Deciding how to archive
In deciding which formats are best to store your documents in for the long term it is wise to consider one that both preserves the significant properties of your document while also providing a format which can be readily accessed and, if needs be migrated, by various common applications.
Significant properties of documents
Generally, the significant properties of documents and texts that need to be preserved are:
- The words and order of the words in the document
- The hierarchical structure of the document (e.g. different levels of headings).
- Formatting within the document (e.g. bold or italicised text).
- The page numbering of a document. This is particularly important where a document is a published or unpublished report or thesis. If users wish to cite and reference the document then retaining the correct text on the correct page is important (particularly so if files go through subsequent migrations).
- Any other non-text content such as images and data tables. Ideally this content is best stored separately.
The properties that are generally not seen as significant are:
- The font type and font size (unless this significantly changes pagination or formatting).
- Track changes functionality.
Significant properties may however change depending on the exact nature of the document being preserved. All files should be assessed on a case-by-case basis in order to determine which of the above are relevant.
File formats
In terms of file formats for preservation and long term stable storage there is a distinct preference to store and preserve documents in one of the now popular standardised XML formats such as Microsoft’s OOXML (.docx) or OpenOffice ODF (.odt). A JISC Technology Watch Report, ‘XML-based Office Document Standards’ (Ditch 2007), examines and compares these specifications in some detail. The main benefits of both formats are that they are recognised international open standards and are text-based (as opposed to binary files) and thus human readable. Both are mutually accepted by each of their native applications together with a number of third party applications such as Google Docs. Both formats are also similar in that they utilise a zipped archive format to contain the separate components that make up each file.
ODF does, however, make better use of other existing open standards (SVG for example). The available specification for ODF is also far shorter (and potentially more complete) than OOXML which suggests that third party support for this format might become more readily available. Microsoft’s OOXML does, however, provide better support for migrations of earlier versions of MS Word (backwards compatibility was one of their major design goals) though format fidelity is not entirely accurate when converting from MS Word to ODF.

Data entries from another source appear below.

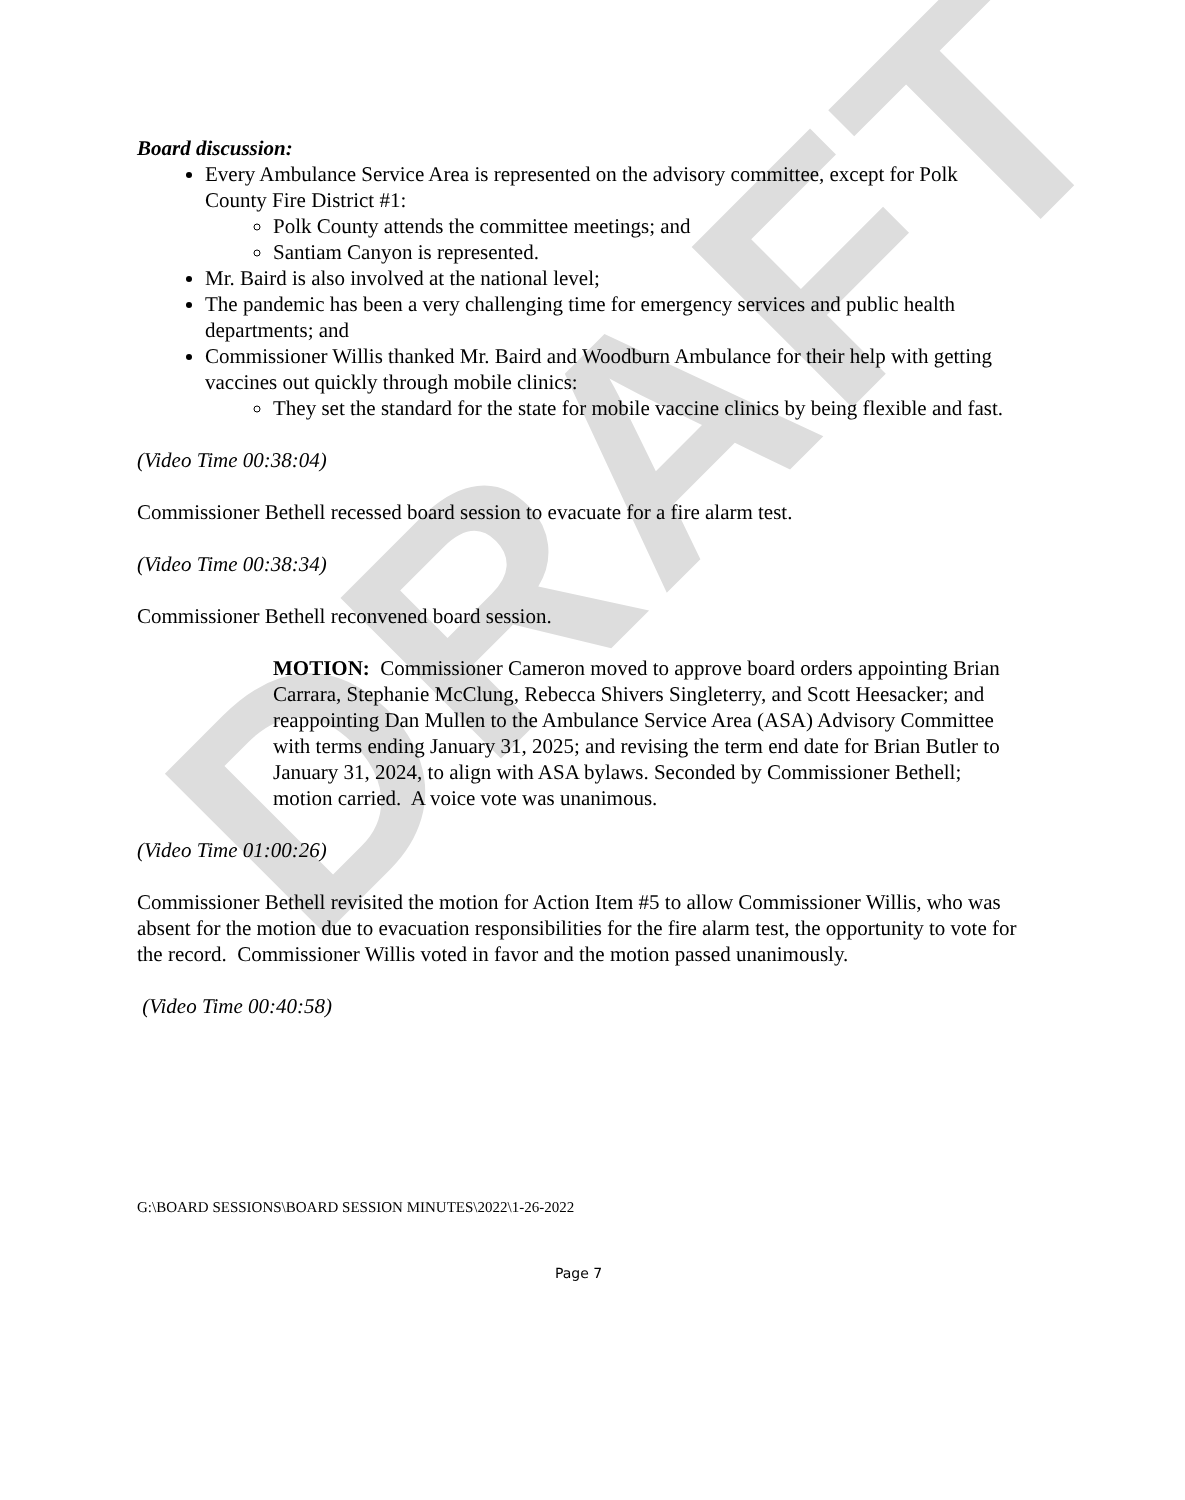DRAFT
Board discussion:
Every Ambulance Service Area is represented on the advisory committee, except for Polk County Fire District #1:
Polk County attends the committee meetings; and
Santiam Canyon is represented.
Mr. Baird is also involved at the national level;
The pandemic has been a very challenging time for emergency services and public health departments; and
Commissioner Willis thanked Mr. Baird and Woodburn Ambulance for their help with getting vaccines out quickly through mobile clinics:
They set the standard for the state for mobile vaccine clinics by being flexible and fast.
(Video Time 00:38:04)
Commissioner Bethell recessed board session to evacuate for a fire alarm test.
(Video Time 00:38:34)
Commissioner Bethell reconvened board session.
MOTION: Commissioner Cameron moved to approve board orders appointing Brian Carrara, Stephanie McClung, Rebecca Shivers Singleterry, and Scott Heesacker; and reappointing Dan Mullen to the Ambulance Service Area (ASA) Advisory Committee with terms ending January 31, 2025; and revising the term end date for Brian Butler to January 31, 2024, to align with ASA bylaws. Seconded by Commissioner Bethell; motion carried. A voice vote was unanimous.
(Video Time 01:00:26)
Commissioner Bethell revisited the motion for Action Item #5 to allow Commissioner Willis, who was absent for the motion due to evacuation responsibilities for the fire alarm test, the opportunity to vote for the record. Commissioner Willis voted in favor and the motion passed unanimously.
(Video Time 00:40:58)
G:\BOARD SESSIONS\BOARD SESSION MINUTES\2022\1-26-2022
Page 7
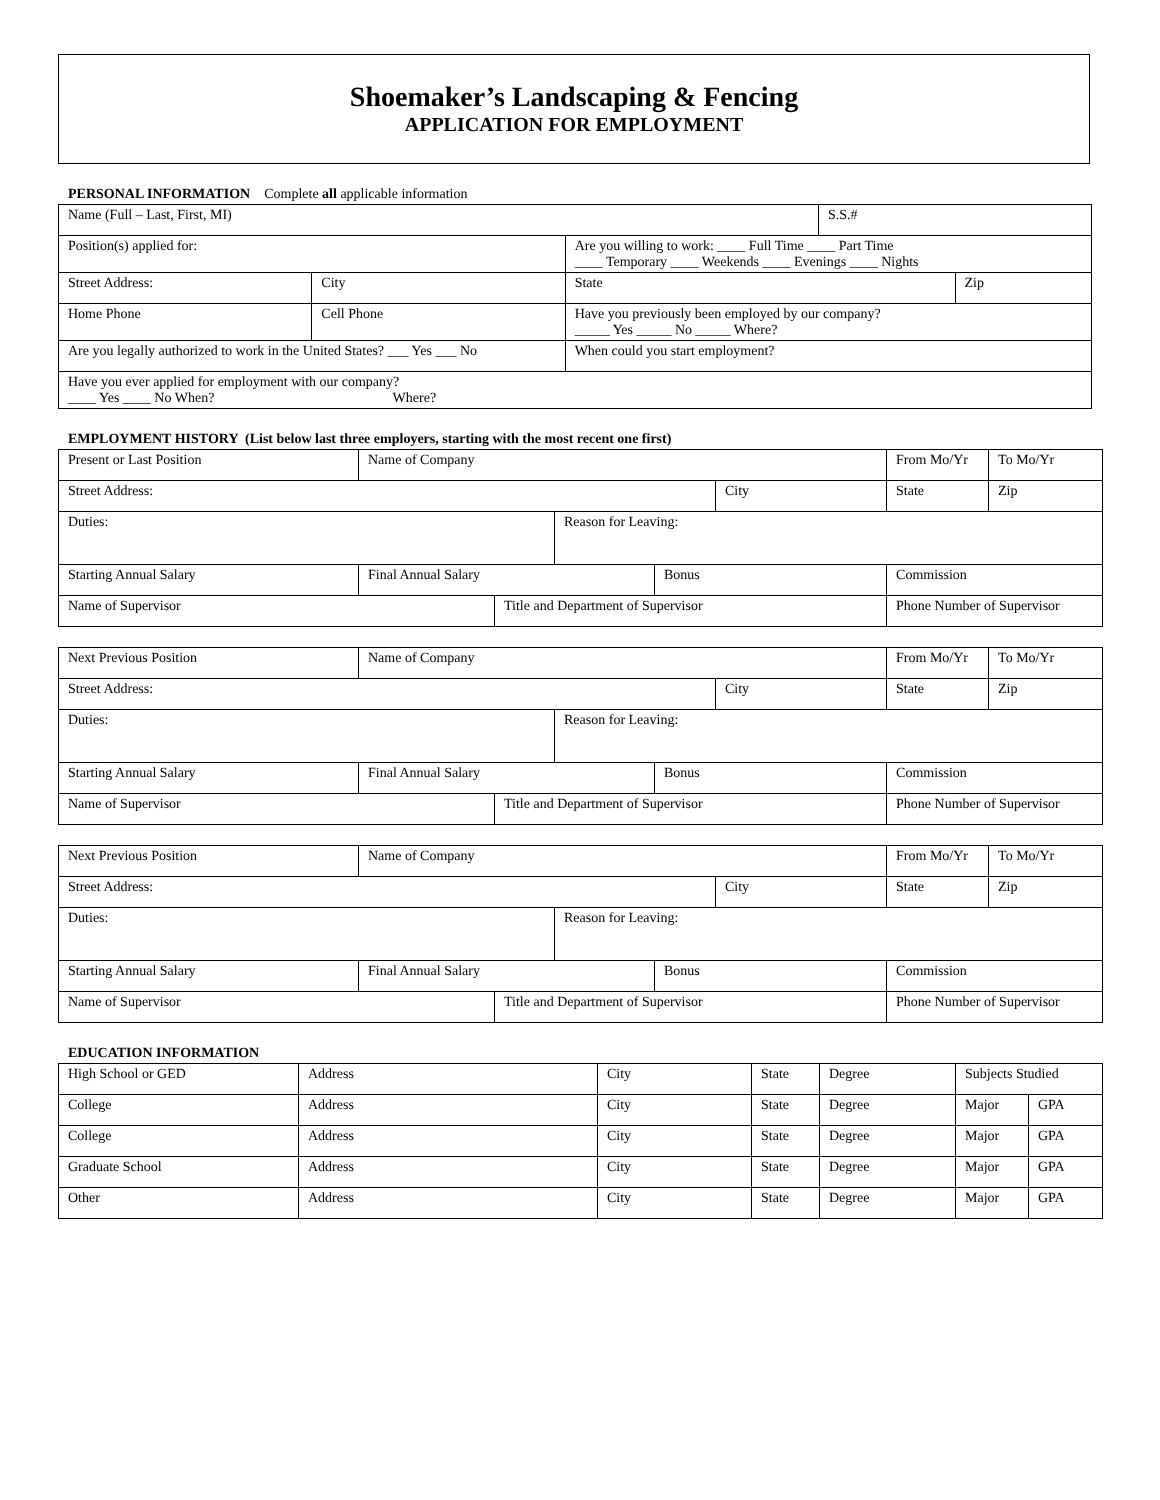Shoemaker’s Landscaping & Fencing
APPLICATION FOR EMPLOYMENT
PERSONAL INFORMATION Complete all applicable information
| Name (Full – Last, First, MI) | | | S.S.# | |
| Position(s) applied for: | | Are you willing to work: ____ Full Time ____ Part Time ____ Temporary ____ Weekends ____ Evenings ____ Nights | | |
| Street Address: | City | State | | Zip |
| Home Phone | Cell Phone | Have you previously been employed by our company? _____ Yes _____ No _____ Where? | | |
| Are you legally authorized to work in the United States? ___ Yes ___ No | | When could you start employment? | | |
| Have you ever applied for employment with our company? ____ Yes ____ No When? Where? | | | | |
EMPLOYMENT HISTORY (List below last three employers, starting with the most recent one first)
| Present or Last Position | Name of Company | | | | | From Mo/Yr | To Mo/Yr |
| Street Address: | | | | | City | State | Zip |
| Duties: | | | Reason for Leaving: | | | | |
| Starting Annual Salary | Final Annual Salary | | | Bonus | | Commission | |
| Name of Supervisor | | Title and Department of Supervisor | | | | Phone Number of Supervisor | |
| Next Previous Position | Name of Company | | | | | From Mo/Yr | To Mo/Yr |
| Street Address: | | | | | City | State | Zip |
| Duties: | | | Reason for Leaving: | | | | |
| Starting Annual Salary | Final Annual Salary | | | Bonus | | Commission | |
| Name of Supervisor | | Title and Department of Supervisor | | | | Phone Number of Supervisor | |
| Next Previous Position | Name of Company | | | | | From Mo/Yr | To Mo/Yr |
| Street Address: | | | | | City | State | Zip |
| Duties: | | | Reason for Leaving: | | | | |
| Starting Annual Salary | Final Annual Salary | | | Bonus | | Commission | |
| Name of Supervisor | | Title and Department of Supervisor | | | | Phone Number of Supervisor | |
EDUCATION INFORMATION
| High School or GED | Address | City | State | Degree | Subjects Studied | |
| College | Address | City | State | Degree | Major | GPA |
| College | Address | City | State | Degree | Major | GPA |
| Graduate School | Address | City | State | Degree | Major | GPA |
| Other | Address | City | State | Degree | Major | GPA |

In addition to these XML-based formats, PDF/A should also be considered as a potential preservation format though primarily in cases where the original document only exists in a PDF format. Although a binary format, PDF/A is an open standard with a freely available reader and growing third-party support. As extracting or migrating content from PDF documents into other formats is problematic, PDF/A provides an effective means of accurately preserving existing PDF content in a recognised, albeit binary, open standard format.
Preservation format | Requirements |
---|---|
.docx | Suitable for deposit, dissemination and preservation though embedded content should be stored separately. The final file is essentially a zipped archive and may be best stored in an uncompressed format. |
.odt | Suitable for both deposit and preservation though, in the latter case, the files should be stored in their uncompressed form. Additionally, where the document contains images or other content, these should ideally be stored separately in a suitable preservation format. |
.pdf/a | Suitable for long-term preservation. It is recommended that where files are created from another format (e.g. .doc or .odt) that these are retained and deposited alongside the PDF/A file. |
.txt / plain text files | Suitable for ingest, preservation and dissemination but only for extremely simple files. |
.sgml | Suitable for preservation and dissemination though documents must be valid. |
.html / .xhtml | Suitable for preservation and dissemination though documents must adhere to (and specify) a valid DTD and character encoding. Where used, CSS styles should either be specified within the document or supplied as a separate file. Images and other media should be dealt with as individual objects as per other guides. |
.xml | Suitable for preservation and dissemination though documents must adhere to (and specify) a valid DTD/schema and character encoding. |